The auction of capacity contracts for 2019/2020 was completed at £18 per kilowatt, with the likes of Centrica, SSE and Drax awarded contracts for a total of 46.35 gigawatts (GW) of power-plant capacity. Crucially, the price agreed was below last year’s £19.40, which means the UK’s “insurance policy” will cost consumers less in the short run: the 2019/2020 standby capacity scheme will cost consumers £834m, according to government estimates, compared to £1bn for last year. But it also sends a worrying message to investors that building new (non-renewable) power plants in Britain is less lucrative than ever.

Why does that matter?

Because the UK’s capacity margin – our spare power-generation capacity – is tighter than ever, as polluting coal plants and uncompetitive gas-fired ones close, or cut output, “this auction does not solve the long-term problem in attracting new entrant large-scale gas plant to the market”, says Phil Grant, of consultancy Baringa. Indeed, the auction awarded contracts to 1.9GW of power plants still to be built, compared to 2.6GW last year, underlining the less attractive conditions for new plants. And critics of the UK’s energy strategy note the absurdity of a system that encourages the use of hugely polluting diesel engines to make up temporary supply shortages.

In what way is it absurd?

According to analyst Bernstein, around 1.1GW of capacity contracts went to diesel-fired plants. That’s a small proportion of the overall capacity market, but it highlights, say critics, the contradictions inherent in our energy strategy. Diesel generators are well-suited to meeting temporary shortfalls. They can be installed fast and are transportable (they are typically built into shipping containers), and can reach full load very quickly (typically in about ten to 15 seconds from switching on).
Yet they pour out carbon dioxide and toxic nitrogen dioxide. In other words, the UK is managing its energy supply issues in such a way that one of the most polluting forms of energy is also among its fastest growing – all encouraged by multiple government subsidies.

What subsidies?

According to The Sunday Times, standby subsidies mean energy firms can get up to £83,000 a year for each two megawatt (MW) diesel generator they put on the grid, even if it’s left off. When switched on, owners of so-called “diesel farms” earn up to £360 per megawatt-hour, nine times the normal rate, as they can charge premium rates in peak times. And under a Treasury “cashback” scheme, investors building diesel farms can claim 30% of the cost from taxpayers, plus exemption from capital-gains tax when the farms are sold.
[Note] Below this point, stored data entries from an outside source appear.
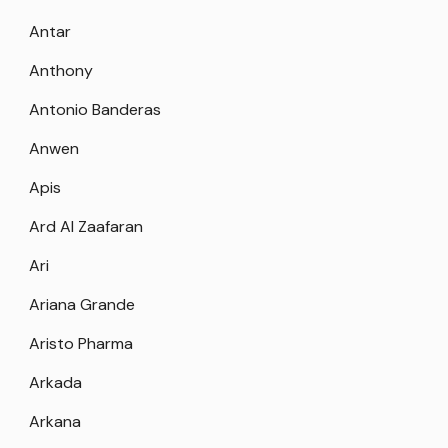
Antar
Anthony
Antonio Banderas
Anwen
Apis
Ard Al Zaafaran
Ari
Ariana Grande
Aristo Pharma
Arkada
Arkana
That might sound like an attractive investment, and indeed, The Sunday Times notes that around 95 firms have submitted more than 150 planning applications for new “diesel farms”. And according to the Institute for Public Policy Research (IPPR) think tank, the subsidies and tax advantages mean diesel generator owners are raking in pre-tax profits of up to 23%. That “may be conservative, because many of the generators have been able to finance their projects through a tax relief scheme, which could increase returns by a further ten to 15 percentage points”. High rewards – but perhaps also high risk.

Why high risk?

The diesel mini-boom is highly exposed to any abrupt change in government policy. Also, critics argue, it’s a glaring example of the mess into which UK energy policy has got itself (see box). Energy and climate change secretary Amber Rudd recently committed to phasing out coal power, yet the web of trading platforms, subsidies, levies and tax breaks that constitutes an energy “market” in the UK has thrown up a system that encourages a surge in generators running off high-polluting diesel. But it does nothing to foster new capacity in combined-cycle gas turbines, or even clean coal. Rather, where diesel contributes to a lower-than-expected clearing price in the capacity market – as happened this month – it actively discourages investment in (for example) new gas capacity, harming our long-term energy security.
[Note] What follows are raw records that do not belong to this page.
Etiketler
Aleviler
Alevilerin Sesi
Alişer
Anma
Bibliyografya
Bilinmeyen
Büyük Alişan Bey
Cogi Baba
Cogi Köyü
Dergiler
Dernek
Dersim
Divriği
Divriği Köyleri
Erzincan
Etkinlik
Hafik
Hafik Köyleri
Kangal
How we’re harming our energy security

Recent changes aimed at saving consumers money (the end of subsidies for onshore wind; cutting and restricting solar subsidies; an end to the climate change exemption on renewables; the removal of a £1bn fund for carbon capture and storage), clearly contradict the government’s policy of sponsoring the surge in diesel, says the IPPR’s Jimmy Aldridge. In other words, the government is creating incentives for “a form of generation that is penalised through another policy, the carbon price floor [and] the consumer pays for two separate policies that are working against each other”.